Lambs haven't had much of a setback after weaning and seem to be thriving now. I will weigh next week to see how they are thriving.
There has been good demand for store lambs over the past few weeks. I decided to sell a bunch of forward store Mule wether lambs. These lambs were not far off finished.
The remainder of the Mule wether lambs will be kept on and finished off grass and meal over the next few months.
Managing grass has been a challenge over the past month as grass growth has been good.
Perhaps we are a bit understocked but we have managed to keep good-quality grass ahead of lambs with some topping off fields, and some fields have been taken up for a second cut of silage. I hope to make silage bales from this over the next week.
The continuous cycle of sheep farming is starting all over again as preparing ewes for the ram is just around the corner.
The Bluefaced Leicester ewes will be the first to go to the ram at the end of September.
Preparation starts with culling the ewes that have a fault or are not performing. The remainder will get a mineral drench and we will make sure that they are clear of fluke and worms.
They will be put onto good-quality grass to allow them to build up body condition before tipping time. All dry hoggets on the farm will be vaccinated against enzootic abortion.
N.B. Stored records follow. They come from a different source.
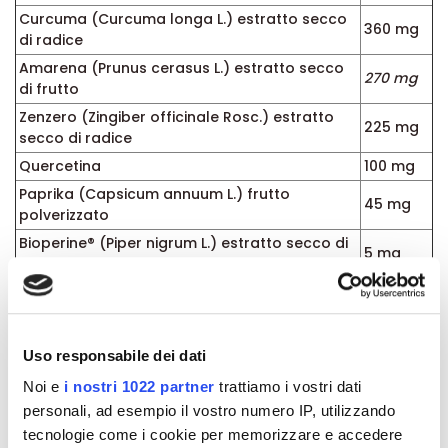
Curcuma (Curcuma longa L.) estratto secco
360 mg
di radice
Amarena (Prunus cerasus L.) estratto secco
270 mg
di frutto
Zenzero (Zingiber officinale Rosc.) estratto
225 mg
secco di radice
Quercetina
100 mg
Paprika (Capsicum annuum L.) frutto
45 mg
polverizzato
Bioperine® (Piper nigrum L.) estratto secco di
5 mg
frutto
Formato:
Barattolo con 60 capsule vegetali
Uso responsabile dei dati
Dettagli del prodotto
Noi e
i nostri 1022 partner
trattiamo i vostri dati
personali, ad esempio il vostro numero IP, utilizzando
tecnologie come i cookie per memorizzare e accedere
About Solgar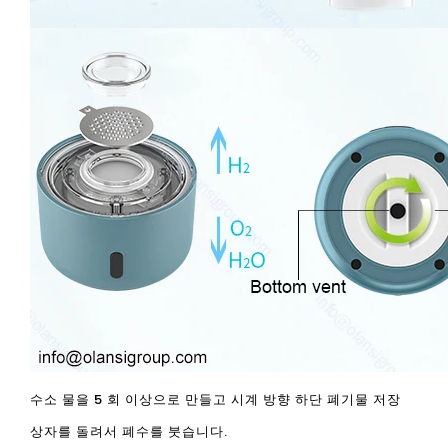
수소 물을 5 회 이상으로 만들고 시계 방향 하단 폐기물 저장
상자를 돌려서 폐수를 붓습니다.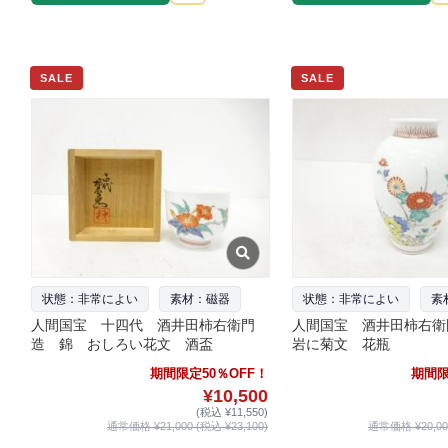
SALE
SALE
状態：非常によい
素材：磁器
状態：非常によい
素
人間国宝 十四代 酒井田柿右衛門
人間国宝 酒井田柿右
造 錦 おしろい花文 酒盃
岩に菊文 花瓶
期間限定50％OFF！
期間限
¥10,500
(税込 ¥11,550)
通常価格 ¥21,000 (税込 ¥23,100)
通常価格 ¥20,000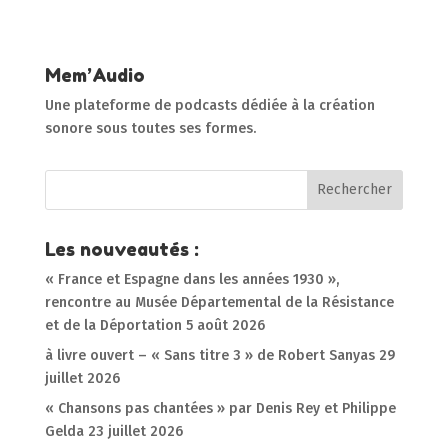
Mem’Audio
Une plateforme de podcasts dédiée à la création
sonore sous toutes ses formes.
Les nouveautés :
« France et Espagne dans les années 1930 »,
rencontre au Musée Départemental de la Résistance
et de la Déportation
5 août 2026
à livre ouvert – « Sans titre 3 » de Robert Sanyas
29
juillet 2026
« Chansons pas chantées » par Denis Rey et Philippe
Gelda
23 juillet 2026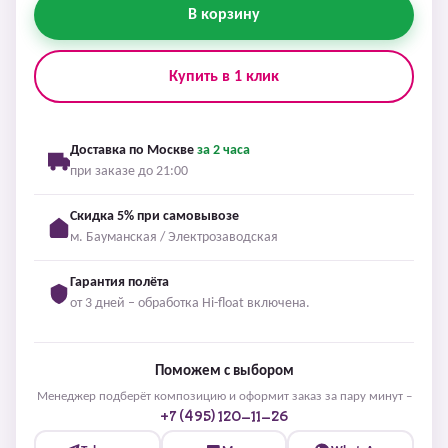
В корзину
Купить в 1 клик
Доставка по Москве
за 2 часа
при заказе до 21:00
Скидка 5% при самовывозе
м. Бауманская / Электрозаводская
Гарантия полёта
от 3 дней – обработка Hi-float включена.
Поможем с выбором
Менеджер подберёт композицию и оформит заказ за пару минут –
+7 (495) 120-11-26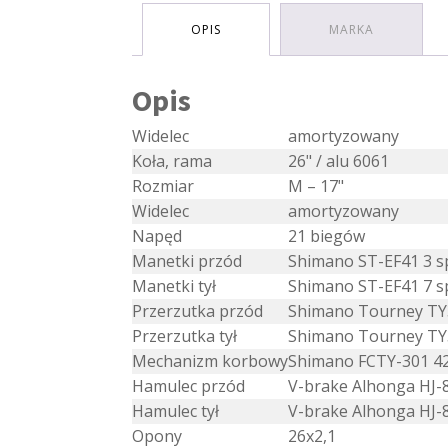
OPIS
MARKA
Opis
Widelec
amortyzowany
Koła, rama
26" / alu 6061
Rozmiar
M – 17"
Widelec
amortyzowany
Napęd
21 biegów
Manetki przód
Shimano ST-EF41 3 s
Manetki tył
Shimano ST-EF41 7 s
Przerzutka przód
Shimano Tourney TY
Przerzutka tył
Shimano Tourney T
Mechanizm korbowy
Shimano FCTY-301 4
Hamulec przód
V-brake Alhonga HJ-
Hamulec tył
V-brake Alhonga HJ-
Opony
26x2,1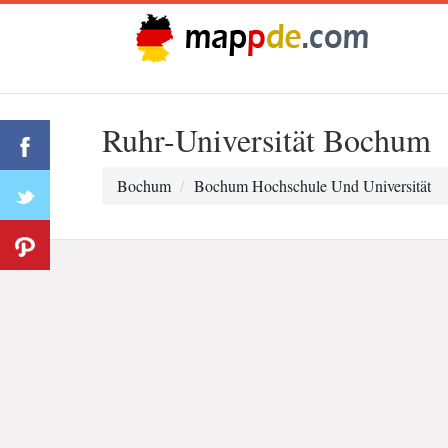
Ruhr-Universität Bochum
Bochum
Bochum Hochschule Und Universität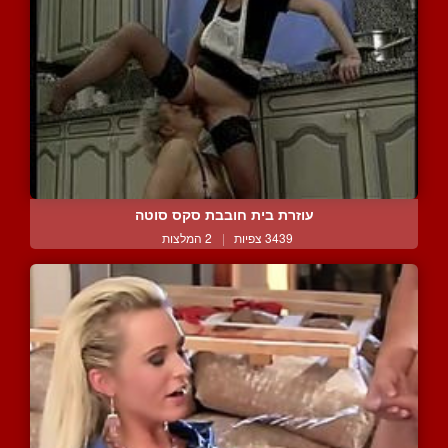
עוזרת בית חובבת סקס סוטה
3439 צפיות
|
2 המלצות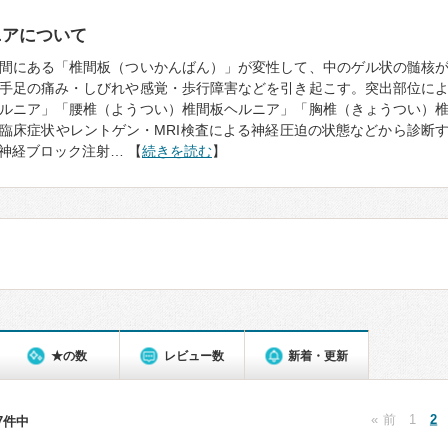
ニアについて
間にある「椎間板（ついかんばん）」が変性して、中のゲル状の髄核
手足の痛み・しびれや感覚・歩行障害などを引き起こす。突出部位に
ルニア」「腰椎（ようつい）椎間板ヘルニア」「胸椎（きょうつい）
臨床症状やレントゲン・MRI検査による神経圧迫の状態などから診断
神経ブロック注射… 【
続きを読む
】
★の数
レビュー数
新着・更新
« 前
1
2
37件中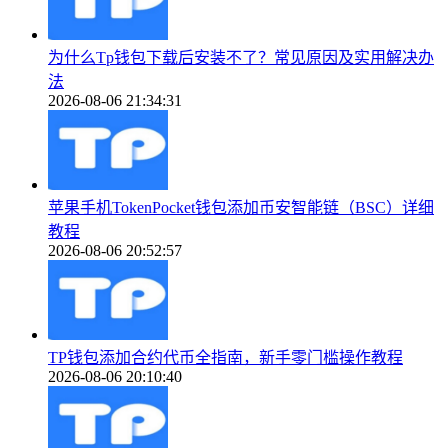
为什么Tp钱包下载后安装不了？常见原因及实用解决办
法
2026-08-06 21:34:31
苹果手机TokenPocket钱包添加币安智能链（BSC）详细
教程
2026-08-06 20:52:57
TP钱包添加合约代币全指南，新手零门槛操作教程
2026-08-06 20:10:40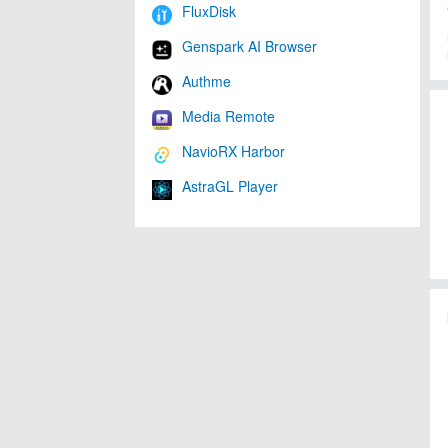
FluxDisk
Genspark AI Browser
Authme
Media Remote
NavioRX Harbor
AstraGL Player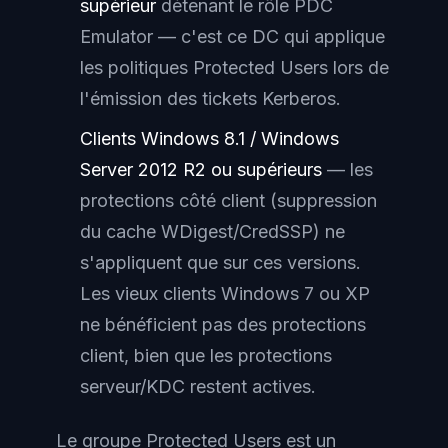
supérieur
détenant le rôle PDC
Emulator — c'est ce DC qui applique
les politiques Protected Users lors de
l'émission des tickets Kerberos.
Clients Windows 8.1 / Windows
Server 2012 R2 ou supérieurs
— les
protections côté client (suppression
du cache WDigest/CredSSP) ne
s'appliquent que sur ces versions.
Les vieux clients Windows 7 ou XP
ne bénéficient pas des protections
client, bien que les protections
serveur/KDC restent actives.
Le groupe Protected Users est un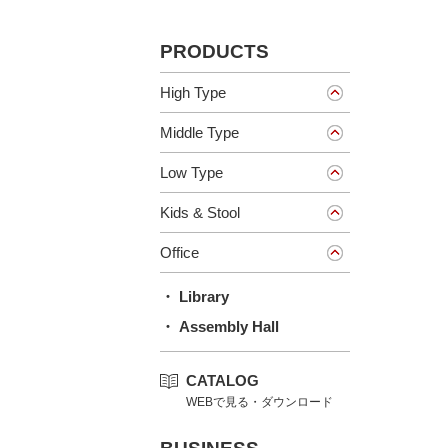
PRODUCTS
High Type
Middle Type
Low Type
Kids & Stool
Office
・ Library
・ Assembly Hall
CATALOG
WEBで見る・ダウンロード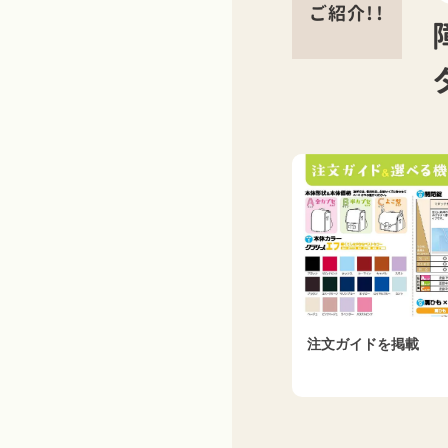
ご紹介!!
注文ガイドを掲載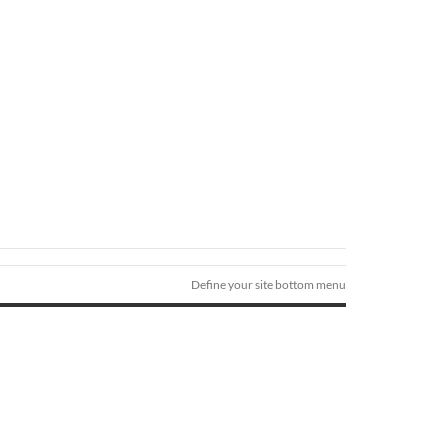
Define your site bottom menu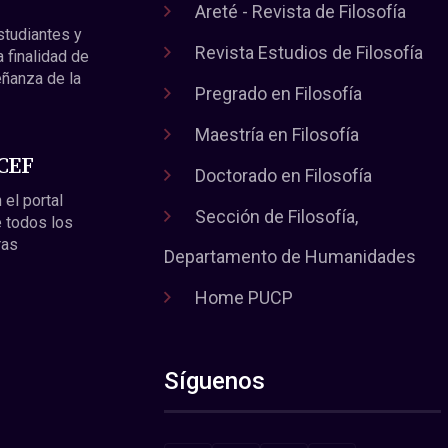
Areté - Revista de Filosofía
estudiantes y
Revista Estudios de Filosofía
a finalidad de
eñanza de la
Pregrado en Filosofía
Maestría en Filosofía
 CEF
Doctorado en Filosofía
 el portal
Sección de Filosofía,
 todos los
ras
Departamento de Humanidades
Home PUCP
Síguenos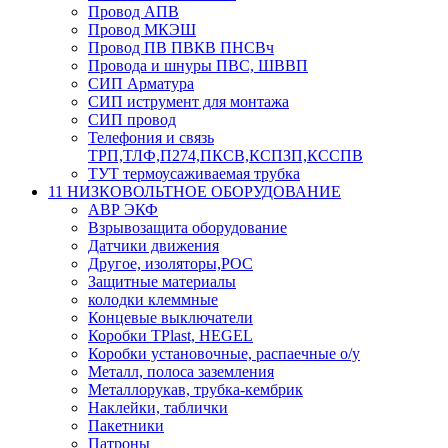
Провод АПВ
Провод МКЭШ
Провод ПВ ПВКВ ПНСВч
Провода и шнуры ПВС, ШВВП
СИП Арматура
СИП иструмент для монтажа
СИП провод
Телефония и связь
ТРП,ТЛФ,П274,ПКСВ,КСПЗП,КССПВ
ТУТ термоусаживаемая трубка
11 НИЗКОВОЛЬТНОЕ ОБОРУДОВАНИЕ
АВР ЭКФ
Взрывозащита оборудование
Датчики движения
Другое, изоляторы,РОС
Защитные материалы
колодки клеммные
Концевые выключатели
Коробки TPlast, HEGEL
Коробки установочные, распаечные о/у
Металл, полоса заземления
Металлорукав, трубка-кембрик
Наклейки, таблички
Пакетники
Патроны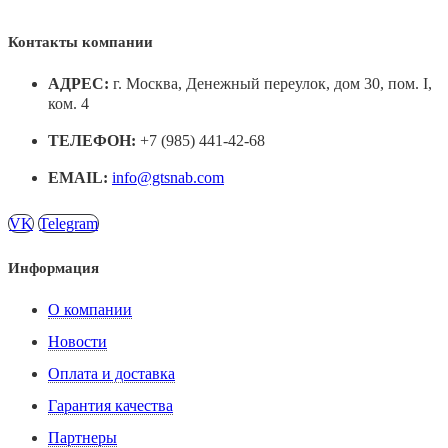
Контакты компании
АДРЕС:
г. Москва, Денежный переулок, дом 30, пом. I,
ком. 4
ТЕЛЕФОН:
+7 (985) 441-42-68
EMAIL:
info@gtsnab.com
VK
Telegram
Информация
О компании
Новости
Оплата и доставка
Гарантия качества
Партнеры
This needs to be done at least four weeks before the ewes go to the rams. I do it as a preventative measure. The first year I vaccinated I did all the ewes on the farm; now it is just the replacements that are vaccinated.
The ewes will also be plunge-dipped. I like to have all these jobs done well in advance of tipping to avoid handling the ewes during the breeding season, which could cause unwanted stress to them and could affect fertility of the ewes.
We are in the middle of the showing season for sheep, and with the breeding sales around the corner I have found good levels of interest in breeding sheep.
Farmers are being more selective on the sheep they are keeping or buying, which will help improve the quality of sheep.
The first breeding sheep we will sell will be our Mule ewe lambs at the annual Mayo Mule & Greyface group Premier sale, which is a two-day sale on August 23-24 - hoggets on the Friday and lambs on the Saturday.
This will be followed by another Mule lamb sale on September 7, and on September 14 we will have our Bluefaced Leicester rams, Lanark Blackface rams and some Lanark ewe lambs for sale at Ballinrobe.